Written task
Please go through the records below and return every line holding the word "pixels".
(Beginning of Records shown)
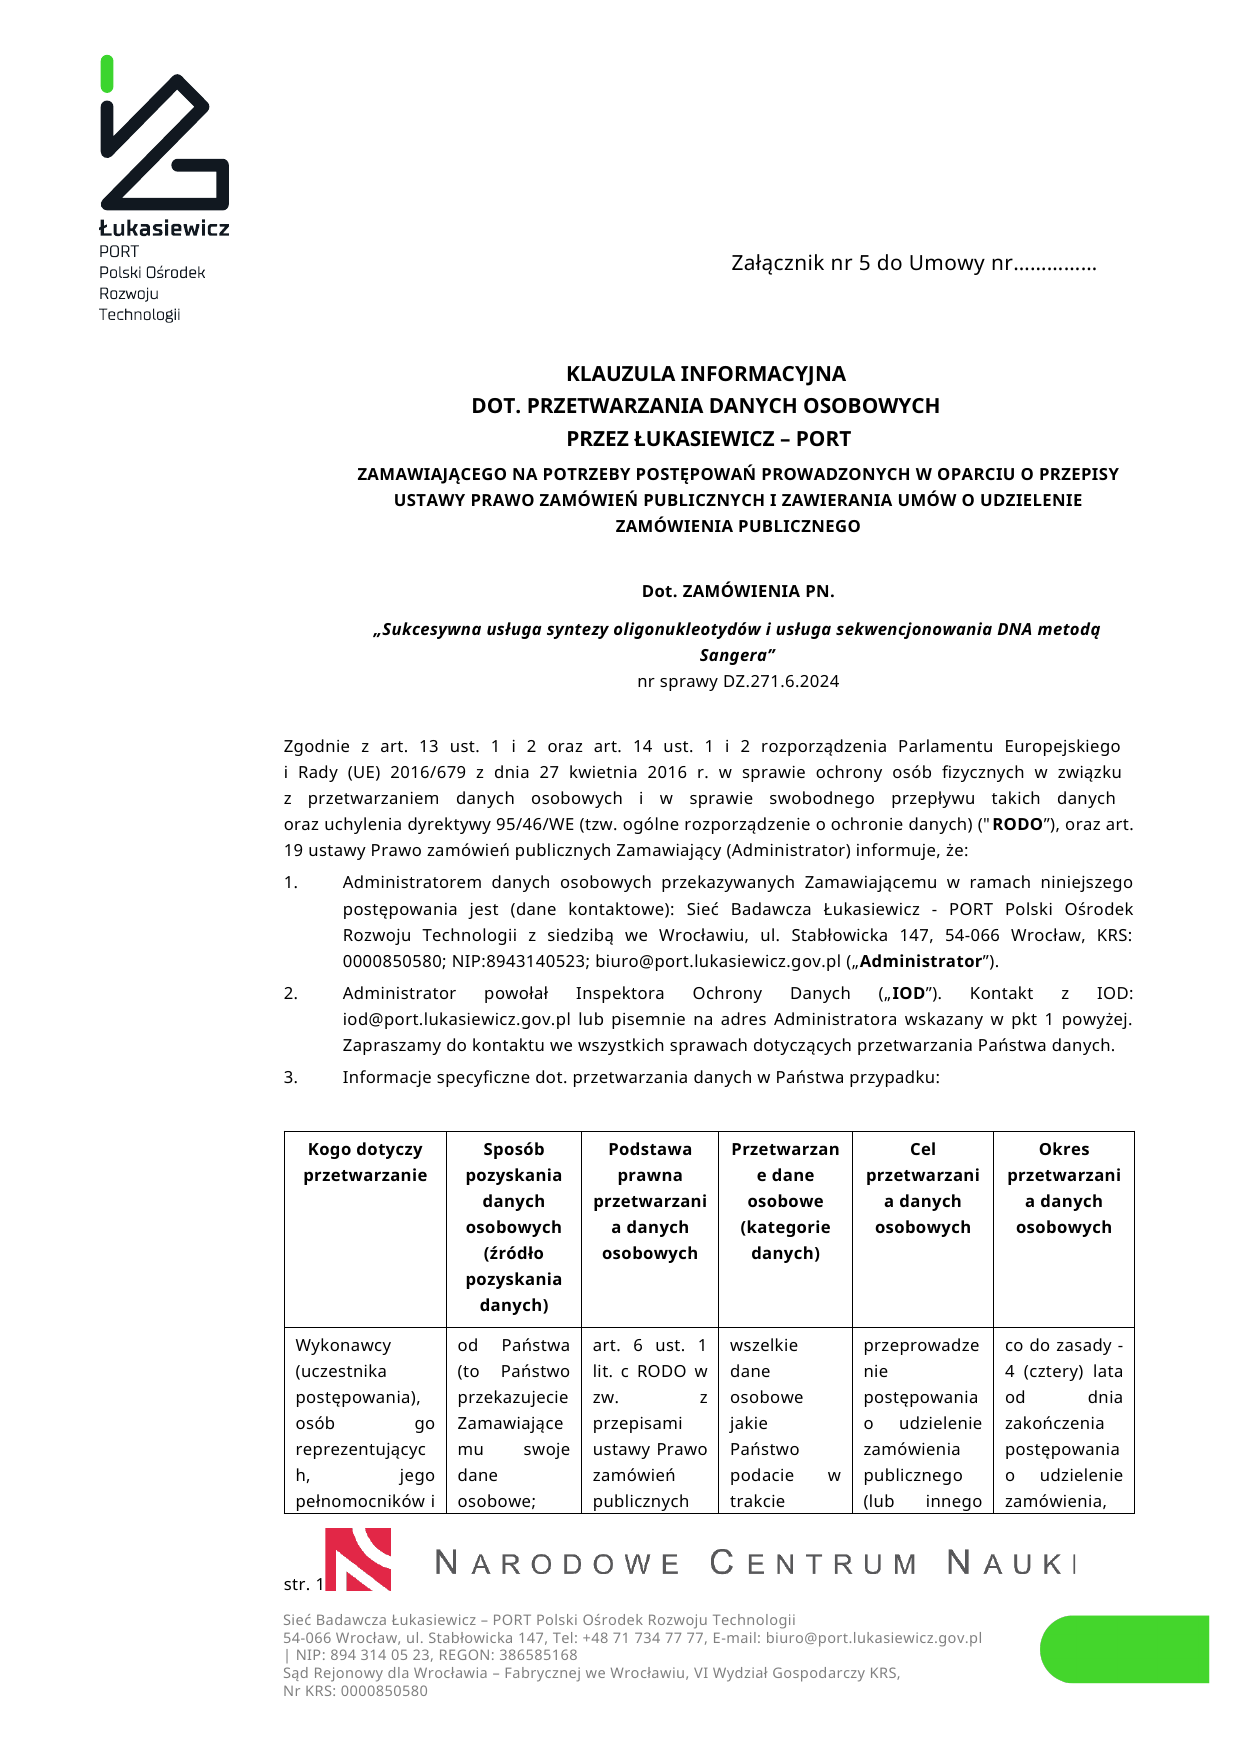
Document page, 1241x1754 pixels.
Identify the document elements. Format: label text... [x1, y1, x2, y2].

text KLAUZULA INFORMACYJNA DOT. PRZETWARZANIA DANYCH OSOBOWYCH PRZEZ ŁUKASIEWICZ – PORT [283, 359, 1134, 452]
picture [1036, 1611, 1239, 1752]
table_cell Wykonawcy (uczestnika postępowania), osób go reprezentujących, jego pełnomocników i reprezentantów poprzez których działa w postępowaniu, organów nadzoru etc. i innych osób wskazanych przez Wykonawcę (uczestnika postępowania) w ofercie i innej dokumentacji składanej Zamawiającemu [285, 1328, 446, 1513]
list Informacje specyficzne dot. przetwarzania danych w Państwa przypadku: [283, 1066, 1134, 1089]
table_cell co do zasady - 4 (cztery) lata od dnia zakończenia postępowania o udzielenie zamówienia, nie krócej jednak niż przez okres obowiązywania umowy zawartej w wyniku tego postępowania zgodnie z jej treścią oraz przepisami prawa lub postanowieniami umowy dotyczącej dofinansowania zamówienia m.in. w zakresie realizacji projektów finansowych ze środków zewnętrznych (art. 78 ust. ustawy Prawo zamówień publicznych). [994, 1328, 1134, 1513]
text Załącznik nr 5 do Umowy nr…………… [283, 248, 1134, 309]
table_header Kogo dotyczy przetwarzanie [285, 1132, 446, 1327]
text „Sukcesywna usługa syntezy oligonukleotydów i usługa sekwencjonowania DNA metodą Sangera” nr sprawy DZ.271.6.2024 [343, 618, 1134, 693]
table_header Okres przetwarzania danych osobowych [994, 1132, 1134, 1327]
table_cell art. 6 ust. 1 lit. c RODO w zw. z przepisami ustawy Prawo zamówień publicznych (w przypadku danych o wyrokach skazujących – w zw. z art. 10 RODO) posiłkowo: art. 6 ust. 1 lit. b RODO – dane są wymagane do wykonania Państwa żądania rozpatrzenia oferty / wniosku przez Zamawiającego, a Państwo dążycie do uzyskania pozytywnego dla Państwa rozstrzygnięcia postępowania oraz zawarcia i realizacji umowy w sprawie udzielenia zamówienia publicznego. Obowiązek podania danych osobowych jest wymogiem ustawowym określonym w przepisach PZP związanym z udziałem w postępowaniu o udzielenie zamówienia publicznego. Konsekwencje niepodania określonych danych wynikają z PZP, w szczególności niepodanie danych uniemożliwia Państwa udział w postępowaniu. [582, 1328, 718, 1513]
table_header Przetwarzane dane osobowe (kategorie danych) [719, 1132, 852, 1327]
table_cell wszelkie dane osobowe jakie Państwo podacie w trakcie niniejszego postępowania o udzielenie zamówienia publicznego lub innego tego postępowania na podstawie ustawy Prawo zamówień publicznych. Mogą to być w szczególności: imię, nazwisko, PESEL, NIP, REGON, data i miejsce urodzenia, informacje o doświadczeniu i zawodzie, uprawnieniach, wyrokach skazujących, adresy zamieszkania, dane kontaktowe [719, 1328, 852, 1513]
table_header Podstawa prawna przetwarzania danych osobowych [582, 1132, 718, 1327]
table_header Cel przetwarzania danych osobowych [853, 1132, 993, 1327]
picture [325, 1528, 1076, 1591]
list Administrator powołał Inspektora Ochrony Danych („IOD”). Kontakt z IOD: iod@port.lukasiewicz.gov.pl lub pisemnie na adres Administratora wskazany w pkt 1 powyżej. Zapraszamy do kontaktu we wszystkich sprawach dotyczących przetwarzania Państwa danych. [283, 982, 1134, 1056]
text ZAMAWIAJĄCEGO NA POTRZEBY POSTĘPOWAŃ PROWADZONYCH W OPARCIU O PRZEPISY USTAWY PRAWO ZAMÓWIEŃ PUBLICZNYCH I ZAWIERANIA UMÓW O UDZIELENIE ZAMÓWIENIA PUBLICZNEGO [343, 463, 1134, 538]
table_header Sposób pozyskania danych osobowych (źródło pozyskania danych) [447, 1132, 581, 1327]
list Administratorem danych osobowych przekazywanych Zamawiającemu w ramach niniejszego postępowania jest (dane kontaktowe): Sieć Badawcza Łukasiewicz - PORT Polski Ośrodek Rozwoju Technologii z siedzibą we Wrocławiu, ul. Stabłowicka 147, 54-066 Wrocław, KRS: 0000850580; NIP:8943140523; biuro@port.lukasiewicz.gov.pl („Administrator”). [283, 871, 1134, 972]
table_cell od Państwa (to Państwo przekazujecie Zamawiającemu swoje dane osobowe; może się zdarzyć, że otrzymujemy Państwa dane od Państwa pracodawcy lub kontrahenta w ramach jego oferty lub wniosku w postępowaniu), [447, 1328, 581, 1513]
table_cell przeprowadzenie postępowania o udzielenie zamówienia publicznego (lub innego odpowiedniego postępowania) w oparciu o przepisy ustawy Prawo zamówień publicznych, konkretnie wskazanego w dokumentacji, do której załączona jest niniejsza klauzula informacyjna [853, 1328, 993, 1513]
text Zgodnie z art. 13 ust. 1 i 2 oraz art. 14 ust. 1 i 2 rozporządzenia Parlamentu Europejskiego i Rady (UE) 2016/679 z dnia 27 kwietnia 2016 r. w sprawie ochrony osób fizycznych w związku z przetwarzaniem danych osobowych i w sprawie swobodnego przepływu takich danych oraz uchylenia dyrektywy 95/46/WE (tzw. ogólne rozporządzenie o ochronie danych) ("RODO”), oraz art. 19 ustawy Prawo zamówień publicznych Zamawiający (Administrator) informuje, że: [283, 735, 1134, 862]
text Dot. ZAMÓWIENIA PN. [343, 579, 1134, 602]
(End of Records shown)
(Beginning of Records shown)
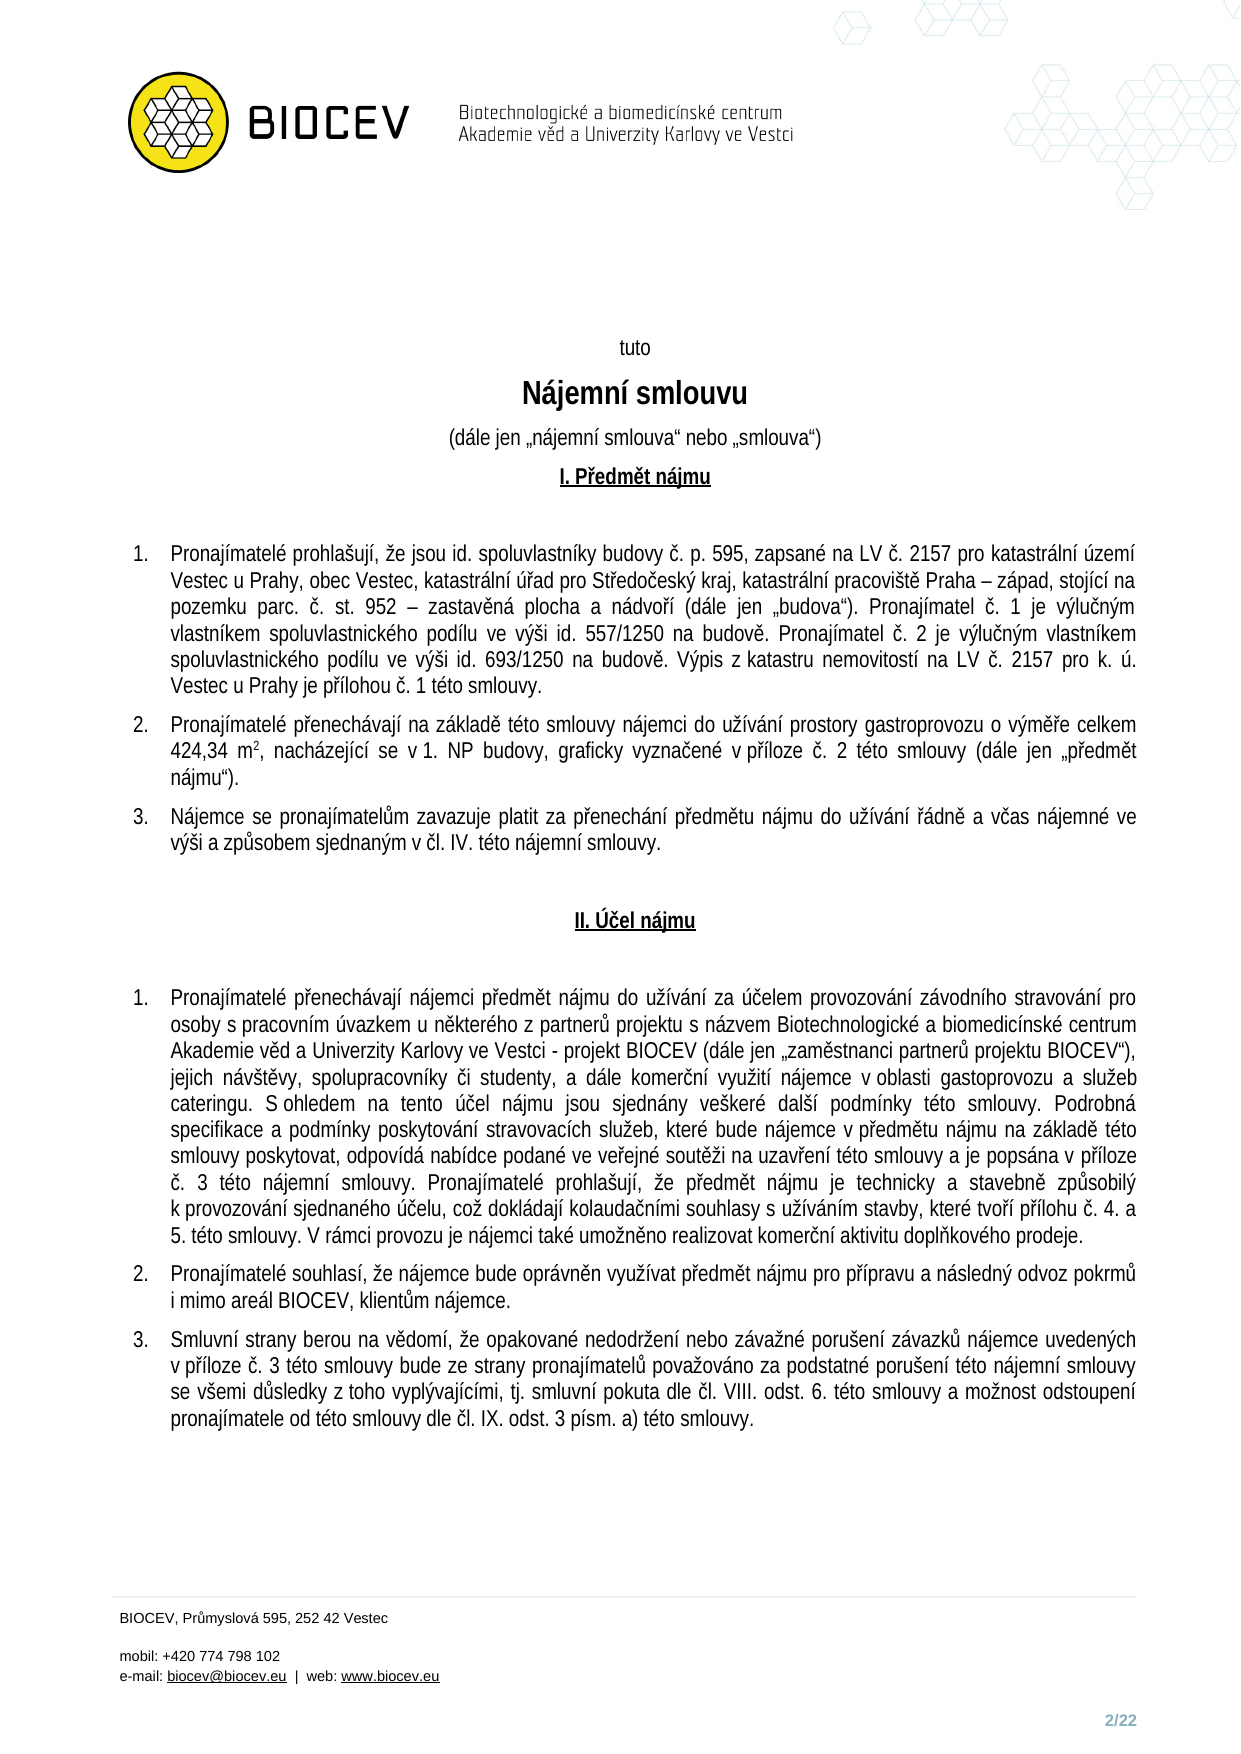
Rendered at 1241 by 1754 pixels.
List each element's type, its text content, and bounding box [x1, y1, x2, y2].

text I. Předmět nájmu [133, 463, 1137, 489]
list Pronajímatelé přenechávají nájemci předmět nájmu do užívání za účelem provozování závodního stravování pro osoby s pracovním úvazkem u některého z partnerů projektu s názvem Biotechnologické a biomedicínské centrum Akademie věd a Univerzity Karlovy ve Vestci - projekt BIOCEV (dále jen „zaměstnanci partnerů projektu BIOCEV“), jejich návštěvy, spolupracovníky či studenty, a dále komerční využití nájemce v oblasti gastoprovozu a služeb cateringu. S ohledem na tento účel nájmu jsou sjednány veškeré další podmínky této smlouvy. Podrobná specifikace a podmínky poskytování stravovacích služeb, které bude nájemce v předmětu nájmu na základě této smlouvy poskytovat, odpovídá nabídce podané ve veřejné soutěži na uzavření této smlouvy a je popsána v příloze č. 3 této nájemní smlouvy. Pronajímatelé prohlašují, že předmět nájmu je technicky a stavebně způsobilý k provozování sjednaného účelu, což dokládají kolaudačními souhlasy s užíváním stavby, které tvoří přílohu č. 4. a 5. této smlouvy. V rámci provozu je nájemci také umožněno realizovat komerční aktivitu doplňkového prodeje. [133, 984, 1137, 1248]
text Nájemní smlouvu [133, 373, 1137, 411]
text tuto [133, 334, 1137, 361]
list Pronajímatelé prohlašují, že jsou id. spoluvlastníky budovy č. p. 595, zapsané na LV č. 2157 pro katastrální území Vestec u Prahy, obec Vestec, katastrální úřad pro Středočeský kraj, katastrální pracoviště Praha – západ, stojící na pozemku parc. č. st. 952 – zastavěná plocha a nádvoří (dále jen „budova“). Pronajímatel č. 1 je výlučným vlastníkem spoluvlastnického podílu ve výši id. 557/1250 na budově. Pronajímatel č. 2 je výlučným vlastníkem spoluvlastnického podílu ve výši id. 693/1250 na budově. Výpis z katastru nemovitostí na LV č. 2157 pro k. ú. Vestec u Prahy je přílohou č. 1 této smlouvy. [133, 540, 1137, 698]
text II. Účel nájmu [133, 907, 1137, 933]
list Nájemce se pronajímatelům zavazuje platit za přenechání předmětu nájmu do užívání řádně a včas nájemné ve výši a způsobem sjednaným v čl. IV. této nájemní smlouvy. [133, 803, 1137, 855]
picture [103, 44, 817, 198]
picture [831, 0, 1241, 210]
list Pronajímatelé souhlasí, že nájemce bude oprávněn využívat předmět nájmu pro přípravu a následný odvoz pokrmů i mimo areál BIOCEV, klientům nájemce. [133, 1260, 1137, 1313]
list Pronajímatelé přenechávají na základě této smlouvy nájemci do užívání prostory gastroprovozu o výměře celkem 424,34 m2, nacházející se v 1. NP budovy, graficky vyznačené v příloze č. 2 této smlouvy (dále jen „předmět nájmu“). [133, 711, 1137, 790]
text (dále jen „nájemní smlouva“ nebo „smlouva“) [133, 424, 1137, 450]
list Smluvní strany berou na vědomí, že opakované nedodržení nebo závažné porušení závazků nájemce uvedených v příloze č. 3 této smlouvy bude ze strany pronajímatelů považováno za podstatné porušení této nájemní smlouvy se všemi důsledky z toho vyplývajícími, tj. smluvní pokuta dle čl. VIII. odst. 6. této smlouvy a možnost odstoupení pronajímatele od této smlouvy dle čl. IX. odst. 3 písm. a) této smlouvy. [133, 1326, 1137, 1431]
(End of Records shown)
Exercise response
Document page, 1241x1754 pixels.
Rendered at 1241 by 1754 pixels.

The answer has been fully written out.